### ACTION ITEM A
According to TOW GmbH's terms and conditions, within what period may the company accept an order that qualifies as an offer?

##### PAGE EXCERPT

Definitions, Scope of Application
a) The following General Terms and Conditions of Sales and Delivery of TOW GmbH, Germany shall apply to the automotive aftermarket business operated by TOW GmbH. These terms and conditions shall apply exclusively; TOW GmbH does not recognize any conflicting or differing terms and conditions of the customer unless TOW GmbH expressly approved the application thereof in writing. These Terms and Conditions shall also govern all future transactions between the parties and shall also apply in the event TOW GmbH performs a delivery to the customer without reservation while aware of conflicting or differing terms and conditions of the customer.
b) Differing or contrary agreements or collateral agreements shall not apply except if TOW GmbH expressly agreed upon them in writing.
c) The General Terms and Conditions shall only apply vis-à-vis entrepreneurs, governmental entities or special governmental estates within the meaning of Sec. 310 para. 1 BGB (German Civil Code).
2. OFFER, OFFER DOCUMENTS AND ORDER CONFIRMATION
a) TOW GmbH’s offers shall be without obligation. Insofar as an order qualifies as an offer pursuant to § 145 of the German civil code, TOW GmbH is entitled to accept such order within 4 weeks.
b) TOW GmbH hereby reserves the title and copy right to drafts, drawings, calculations and any other documents. This shall also apply to those written documents designated as “confidential”. The customer shall require the expressed written approval of TOW GmbH prior to passing on such documents to third parties.

##########
##### DATA IN THIS EXERCISE

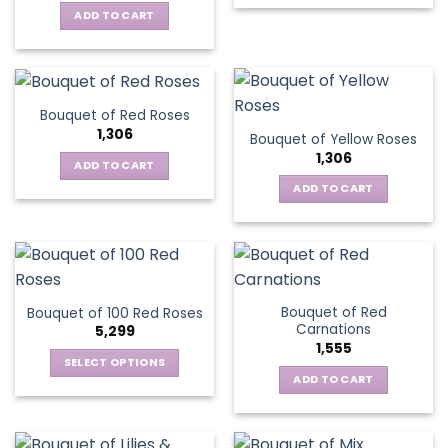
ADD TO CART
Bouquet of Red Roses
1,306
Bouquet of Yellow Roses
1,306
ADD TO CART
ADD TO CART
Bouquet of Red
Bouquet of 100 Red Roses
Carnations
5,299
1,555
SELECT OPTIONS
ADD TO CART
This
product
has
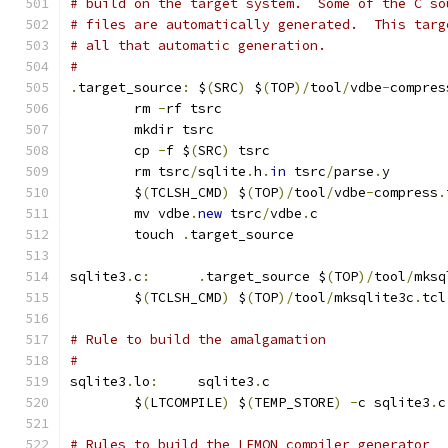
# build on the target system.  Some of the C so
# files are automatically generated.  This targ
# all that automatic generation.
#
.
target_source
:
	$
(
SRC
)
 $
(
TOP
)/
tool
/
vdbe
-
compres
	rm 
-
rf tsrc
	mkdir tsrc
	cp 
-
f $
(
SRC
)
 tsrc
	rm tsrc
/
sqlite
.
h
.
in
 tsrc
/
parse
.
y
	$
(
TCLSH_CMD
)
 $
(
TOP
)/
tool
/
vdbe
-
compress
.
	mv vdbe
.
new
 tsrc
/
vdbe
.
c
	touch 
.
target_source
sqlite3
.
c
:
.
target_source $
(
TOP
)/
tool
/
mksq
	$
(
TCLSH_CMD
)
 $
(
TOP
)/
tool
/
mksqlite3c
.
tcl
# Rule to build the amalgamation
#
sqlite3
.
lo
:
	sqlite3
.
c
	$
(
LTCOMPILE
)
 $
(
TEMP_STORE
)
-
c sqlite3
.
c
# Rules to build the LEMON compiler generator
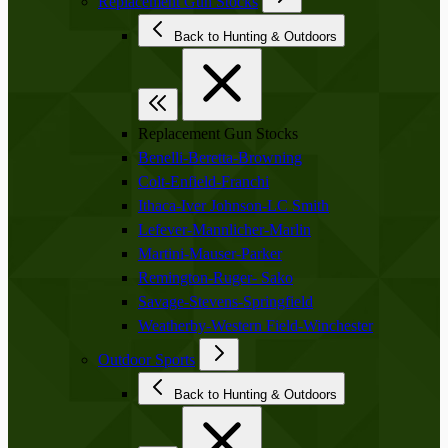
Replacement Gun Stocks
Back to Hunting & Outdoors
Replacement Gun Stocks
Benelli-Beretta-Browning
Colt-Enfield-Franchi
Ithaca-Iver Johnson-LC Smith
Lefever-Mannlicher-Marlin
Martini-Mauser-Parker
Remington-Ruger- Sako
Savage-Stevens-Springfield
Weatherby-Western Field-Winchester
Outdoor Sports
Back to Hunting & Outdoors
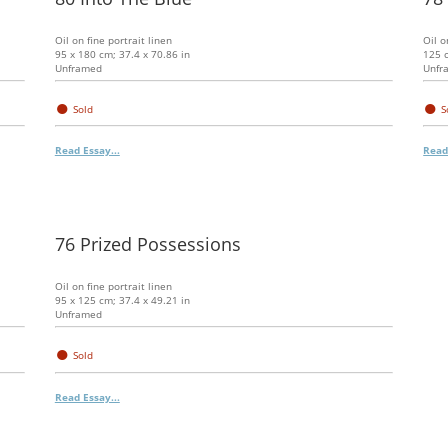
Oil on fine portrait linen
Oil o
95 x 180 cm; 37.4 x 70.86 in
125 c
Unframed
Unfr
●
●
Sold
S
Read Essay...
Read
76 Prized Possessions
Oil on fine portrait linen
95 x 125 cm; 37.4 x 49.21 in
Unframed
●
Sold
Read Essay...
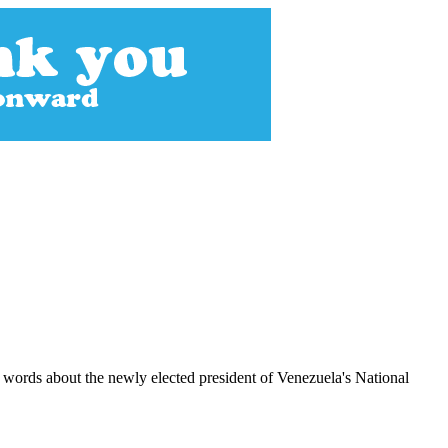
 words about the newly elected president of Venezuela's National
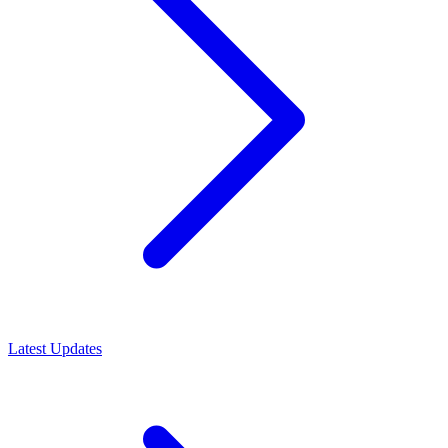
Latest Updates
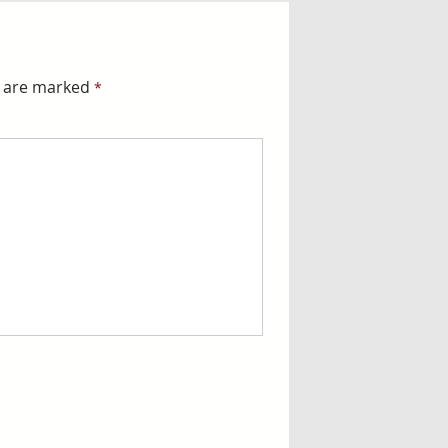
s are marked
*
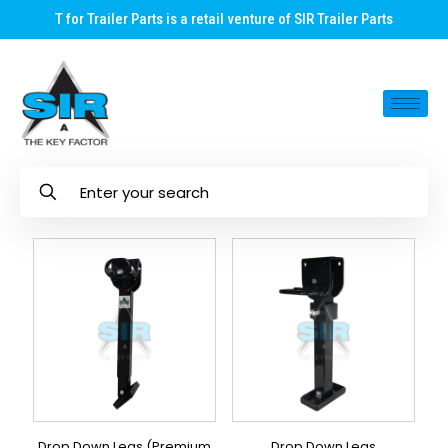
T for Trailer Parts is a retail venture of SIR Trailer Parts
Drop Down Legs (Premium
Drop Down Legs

##########

### ACTION ITEM B
Print everything in the records from the line containing "s are marked" down through the end of the records, leaving out the pictures.

### WRITTEN ANSWER A
Within 4 weeks.

### WRITTEN ANSWER B
s are marked
*
T for Trailer Parts is a retail venture of SIR Trailer Parts
Drop Down Legs (Premium
Drop Down Legs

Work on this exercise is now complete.